╭──

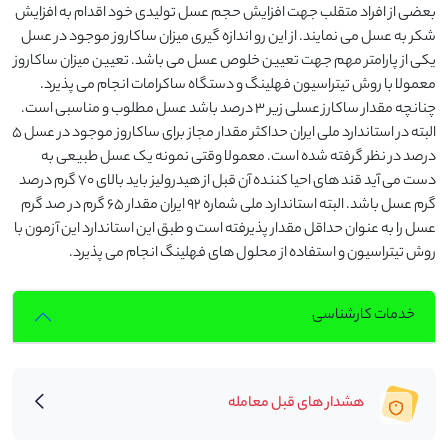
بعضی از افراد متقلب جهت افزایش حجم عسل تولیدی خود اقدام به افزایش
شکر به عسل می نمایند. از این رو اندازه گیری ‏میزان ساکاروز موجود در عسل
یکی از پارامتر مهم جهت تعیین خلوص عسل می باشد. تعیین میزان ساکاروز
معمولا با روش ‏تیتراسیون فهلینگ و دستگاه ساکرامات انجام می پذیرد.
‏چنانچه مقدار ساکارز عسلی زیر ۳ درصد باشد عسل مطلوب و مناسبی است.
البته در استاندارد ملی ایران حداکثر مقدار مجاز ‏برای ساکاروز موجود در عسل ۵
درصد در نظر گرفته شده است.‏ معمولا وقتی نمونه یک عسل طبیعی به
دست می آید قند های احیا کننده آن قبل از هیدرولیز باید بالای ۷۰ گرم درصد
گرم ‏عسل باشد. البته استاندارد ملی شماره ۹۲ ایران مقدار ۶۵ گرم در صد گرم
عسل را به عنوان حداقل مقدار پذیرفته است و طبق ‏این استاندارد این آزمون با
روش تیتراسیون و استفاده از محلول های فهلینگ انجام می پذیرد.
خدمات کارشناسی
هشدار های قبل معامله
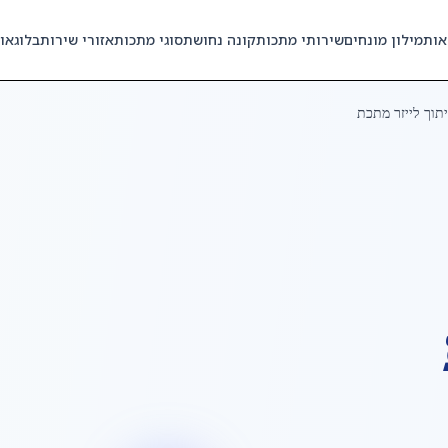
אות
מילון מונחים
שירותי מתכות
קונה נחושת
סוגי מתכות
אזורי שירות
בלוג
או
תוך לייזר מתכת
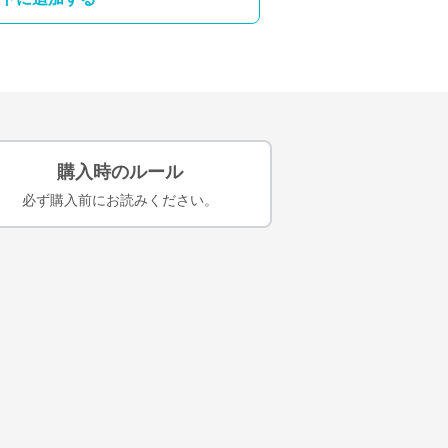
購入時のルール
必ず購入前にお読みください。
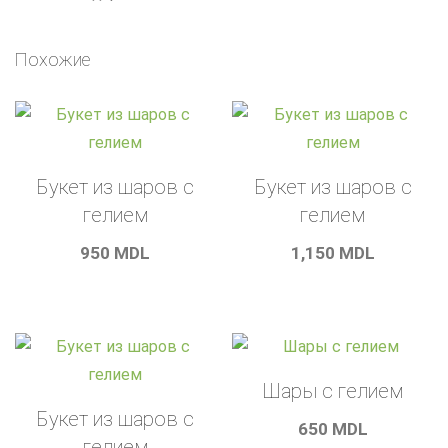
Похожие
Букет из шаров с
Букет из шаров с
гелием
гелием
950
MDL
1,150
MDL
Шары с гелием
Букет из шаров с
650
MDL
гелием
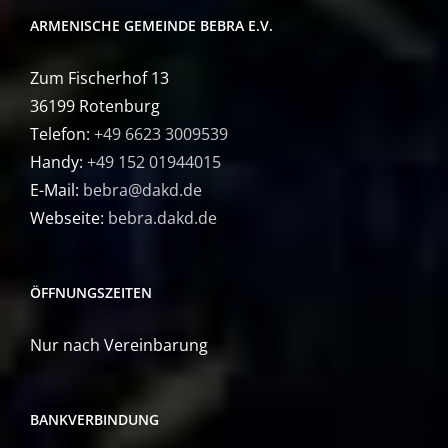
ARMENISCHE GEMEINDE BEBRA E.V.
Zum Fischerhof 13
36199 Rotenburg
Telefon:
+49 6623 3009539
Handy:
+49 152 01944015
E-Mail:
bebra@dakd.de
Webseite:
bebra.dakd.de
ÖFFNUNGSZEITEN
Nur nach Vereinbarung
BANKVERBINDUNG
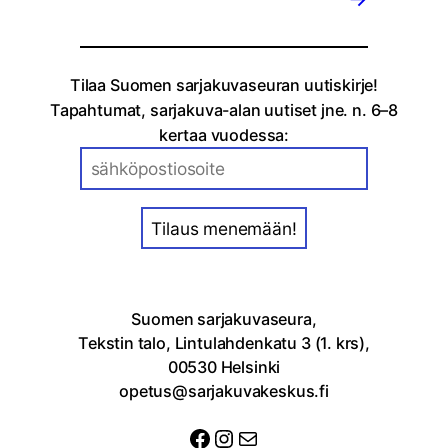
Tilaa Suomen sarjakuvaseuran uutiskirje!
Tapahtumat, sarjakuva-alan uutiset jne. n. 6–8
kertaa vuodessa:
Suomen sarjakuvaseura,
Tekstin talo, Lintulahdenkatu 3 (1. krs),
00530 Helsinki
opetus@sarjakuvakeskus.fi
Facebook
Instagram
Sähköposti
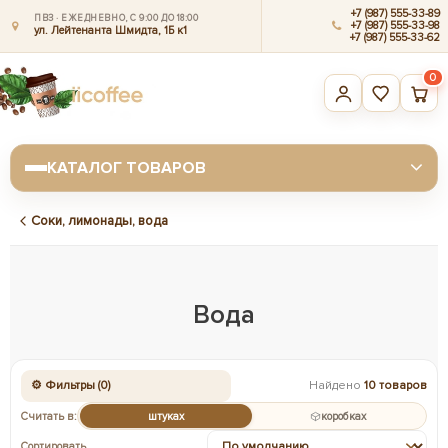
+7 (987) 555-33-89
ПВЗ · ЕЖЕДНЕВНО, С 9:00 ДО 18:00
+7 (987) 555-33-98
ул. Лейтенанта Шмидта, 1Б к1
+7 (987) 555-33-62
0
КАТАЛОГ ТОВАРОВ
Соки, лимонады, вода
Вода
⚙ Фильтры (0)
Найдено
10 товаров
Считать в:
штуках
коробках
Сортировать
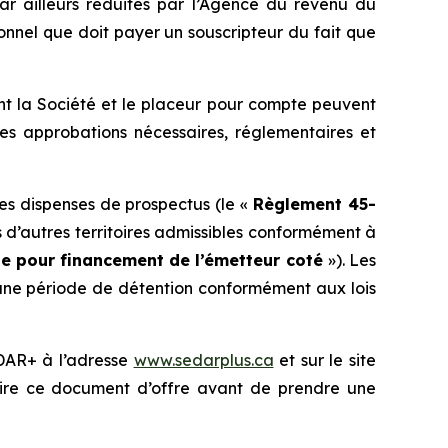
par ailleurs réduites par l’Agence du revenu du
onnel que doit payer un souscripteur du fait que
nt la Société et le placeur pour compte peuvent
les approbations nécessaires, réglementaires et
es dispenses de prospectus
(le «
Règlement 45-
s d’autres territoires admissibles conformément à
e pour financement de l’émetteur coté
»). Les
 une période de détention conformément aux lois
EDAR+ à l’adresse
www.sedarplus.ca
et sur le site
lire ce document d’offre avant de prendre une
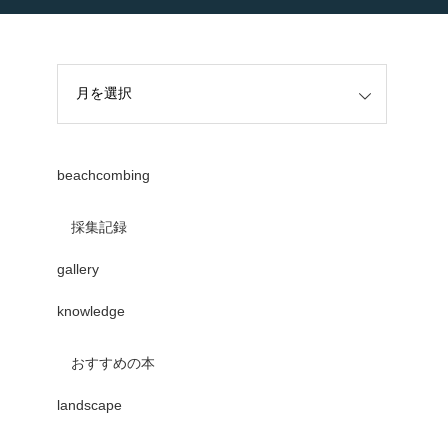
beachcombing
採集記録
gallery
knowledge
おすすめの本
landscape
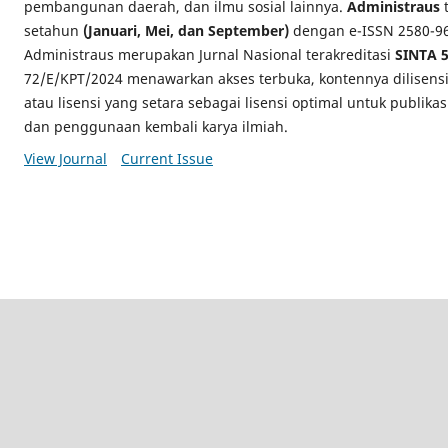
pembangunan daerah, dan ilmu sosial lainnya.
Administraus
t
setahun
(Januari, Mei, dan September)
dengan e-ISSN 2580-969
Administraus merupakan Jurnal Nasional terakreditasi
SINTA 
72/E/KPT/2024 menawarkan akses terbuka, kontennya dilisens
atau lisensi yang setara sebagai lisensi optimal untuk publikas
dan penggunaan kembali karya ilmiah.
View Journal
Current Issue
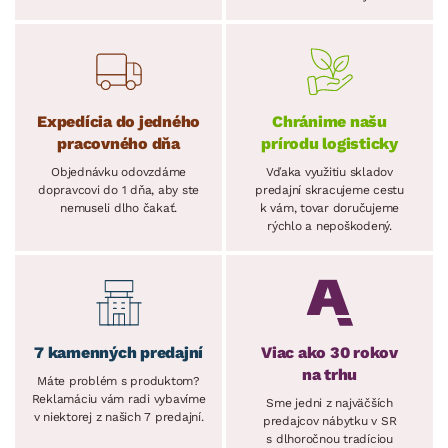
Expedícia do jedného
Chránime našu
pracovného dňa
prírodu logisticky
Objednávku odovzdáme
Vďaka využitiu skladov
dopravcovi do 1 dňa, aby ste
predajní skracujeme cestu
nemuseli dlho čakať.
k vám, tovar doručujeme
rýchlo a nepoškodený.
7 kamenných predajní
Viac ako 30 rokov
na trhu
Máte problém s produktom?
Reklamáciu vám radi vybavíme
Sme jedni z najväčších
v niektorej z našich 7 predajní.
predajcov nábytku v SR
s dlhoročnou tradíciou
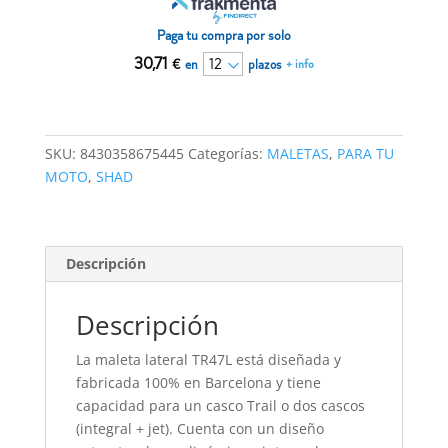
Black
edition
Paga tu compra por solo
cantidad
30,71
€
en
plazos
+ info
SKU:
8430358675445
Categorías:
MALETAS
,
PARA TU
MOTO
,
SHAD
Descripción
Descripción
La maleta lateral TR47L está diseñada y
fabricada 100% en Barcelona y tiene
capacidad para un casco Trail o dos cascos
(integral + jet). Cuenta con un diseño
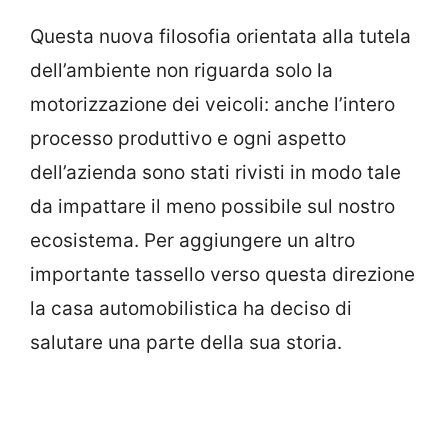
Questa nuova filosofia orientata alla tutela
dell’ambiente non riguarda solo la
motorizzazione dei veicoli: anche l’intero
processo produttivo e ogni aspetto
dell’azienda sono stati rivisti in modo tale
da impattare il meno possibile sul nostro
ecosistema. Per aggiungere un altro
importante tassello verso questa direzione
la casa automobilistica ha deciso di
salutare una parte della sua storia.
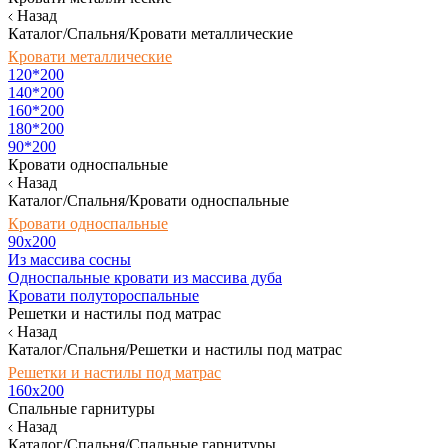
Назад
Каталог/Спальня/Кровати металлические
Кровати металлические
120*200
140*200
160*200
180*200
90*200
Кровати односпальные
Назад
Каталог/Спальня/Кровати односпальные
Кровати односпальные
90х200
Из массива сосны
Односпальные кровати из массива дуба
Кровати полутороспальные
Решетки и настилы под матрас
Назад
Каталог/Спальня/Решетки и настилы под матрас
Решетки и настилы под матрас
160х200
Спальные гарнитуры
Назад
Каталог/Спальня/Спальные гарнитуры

╰──

Set down the text of every row above line for line, without changing anything, and leave the pictures out.

بعضی از افراد متقلب جهت افزایش حجم عسل تولیدی خود اقدام به افزایش
شکر به عسل می نمایند. از این رو اندازه گیری ‏میزان ساکاروز موجود در عسل
یکی از پارامتر مهم جهت تعیین خلوص عسل می باشد. تعیین میزان ساکاروز
معمولا با روش ‏تیتراسیون فهلینگ و دستگاه ساکرامات انجام می پذیرد.
‏چنانچه مقدار ساکارز عسلی زیر ۳ درصد باشد عسل مطلوب و مناسبی است.
البته در استاندارد ملی ایران حداکثر مقدار مجاز ‏برای ساکاروز موجود در عسل ۵
درصد در نظر گرفته شده است.‏ معمولا وقتی نمونه یک عسل طبیعی به
دست می آید قند های احیا کننده آن قبل از هیدرولیز باید بالای ۷۰ گرم درصد
گرم ‏عسل باشد. البته استاندارد ملی شماره ۹۲ ایران مقدار ۶۵ گرم در صد گرم
عسل را به عنوان حداقل مقدار پذیرفته است و طبق ‏این استاندارد این آزمون با
روش تیتراسیون و استفاده از محلول های فهلینگ انجام می پذیرد.
خدمات کارشناسی
هشدار های قبل معامله
אות
מילון מונחים
שירותי מתכות
קונה נחושת
סוגי מתכות
אזורי שירות
בלוג
או
תוך לייזר מתכת
購入時のルール
必ず購入前にお読みください。
Похожие
Букет из шаров с
Букет из шаров с
гелием
гелием
950
MDL
1,150
MDL
Шары с гелием
Букет из шаров с
650
MDL
гелием
ARMENISCHE GEMEINDE BEBRA E.V.
Zum Fischerhof 13
36199 Rotenburg
Telefon:
+49 6623 3009539
Handy:
+49 152 01944015
E-Mail:
bebra@dakd.de
Webseite:
bebra.dakd.de
ÖFFNUNGSZEITEN
Nur nach Vereinbarung
BANKVERBINDUNG
Tilaa Suomen sarjakuvaseuran uutiskirje!
Tapahtumat, sarjakuva-alan uutiset jne. n. 6–8
kertaa vuodessa:
Suomen sarjakuvaseura,
Tekstin talo, Lintulahdenkatu 3 (1. krs),
00530 Helsinki
opetus@sarjakuvakeskus.fi
Facebook
Instagram
Sähköposti
+7 (987) 555-33-89
ПВЗ · ЕЖЕДНЕВНО, С 9:00 ДО 18:00
+7 (987) 555-33-98
ул. Лейтенанта Шмидта, 1Б к1
+7 (987) 555-33-62
0
КАТАЛОГ ТОВАРОВ
Соки, лимонады, вода
Вода
⚙ Фильтры (0)
Найдено
10 товаров
Считать в:
штуках
коробках
Сортировать
par ailleurs réduites par l’Agence du revenu du
onnel que doit payer un souscripteur du fait que
nt la Société et le placeur pour compte peuvent
les approbations nécessaires, réglementaires et
es dispenses de prospectus
(le «
Règlement 45-
s d’autres territoires admissibles conformément à
e pour financement de l’émetteur coté
»). Les
 une période de détention conformément aux lois
EDAR+ à l’adresse
www.sedarplus.ca
et sur le site
lire ce document d’offre avant de prendre une
beachcombing
採集記録
gallery
knowledge
おすすめの本
landscape
pembangunan daerah, dan ilmu sosial lainnya.
Administraus
t
setahun
(Januari, Mei, dan September)
dengan e-ISSN 2580-969
Administraus merupakan Jurnal Nasional terakreditasi
SINTA 
72/E/KPT/2024 menawarkan akses terbuka, kontennya dilisens
atau lisensi yang setara sebagai lisensi optimal untuk publikas
dan penggunaan kembali karya ilmiah.
View Journal
Current Issue
Expedícia do jedného
Chránime našu
pracovného dňa
prírodu logisticky
Objednávku odovzdáme
Vďaka využitiu skladov
dopravcovi do 1 dňa, aby ste
predajní skracujeme cestu
nemuseli dlho čakať.
k vám, tovar doručujeme
rýchlo a nepoškodený.
7 kamenných predajní
Viac ako 30 rokov
na trhu
Máte problém s produktom?
Reklamáciu vám radi vybavíme
Sme jedni z najväčších
v niektorej z našich 7 predajní.
predajcov nábytku v SR
s dlhoročnou tradíciou
Black
edition
Paga tu compra por solo
cantidad
30,71
€
en
plazos
+ info
SKU:
8430358675445
Categorías:
MALETAS
,
PARA TU
MOTO
,
SHAD
Descripción
Descripción
La maleta lateral TR47L está diseñada y
fabricada 100% en Barcelona y tiene
capacidad para un casco Trail o dos cascos
(integral + jet). Cuenta con un diseño
Questa nuova filosofia orientata alla tutela
dell’ambiente non riguarda solo la
motorizzazione dei veicoli: anche l’intero
processo produttivo e ogni aspetto
dell’azienda sono stati rivisti in modo tale
da impattare il meno possibile sul nostro
ecosistema. Per aggiungere un altro
importante tassello verso questa direzione
la casa automobilistica ha deciso di
salutare una parte della sua storia.
Назад
Каталог/Спальня/Кровати металлические
Кровати металлические
120*200
140*200
160*200
180*200
90*200
Кровати односпальные
Назад
Каталог/Спальня/Кровати односпальные
Кровати односпальные
90х200
Из массива сосны
Односпальные кровати из массива дуба
Кровати полутороспальные
Решетки и настилы под матрас
Назад
Каталог/Спальня/Решетки и настилы под матрас
Решетки и настилы под матрас
160х200
Спальные гарнитуры
Назад
Каталог/Спальня/Спальные гарнитуры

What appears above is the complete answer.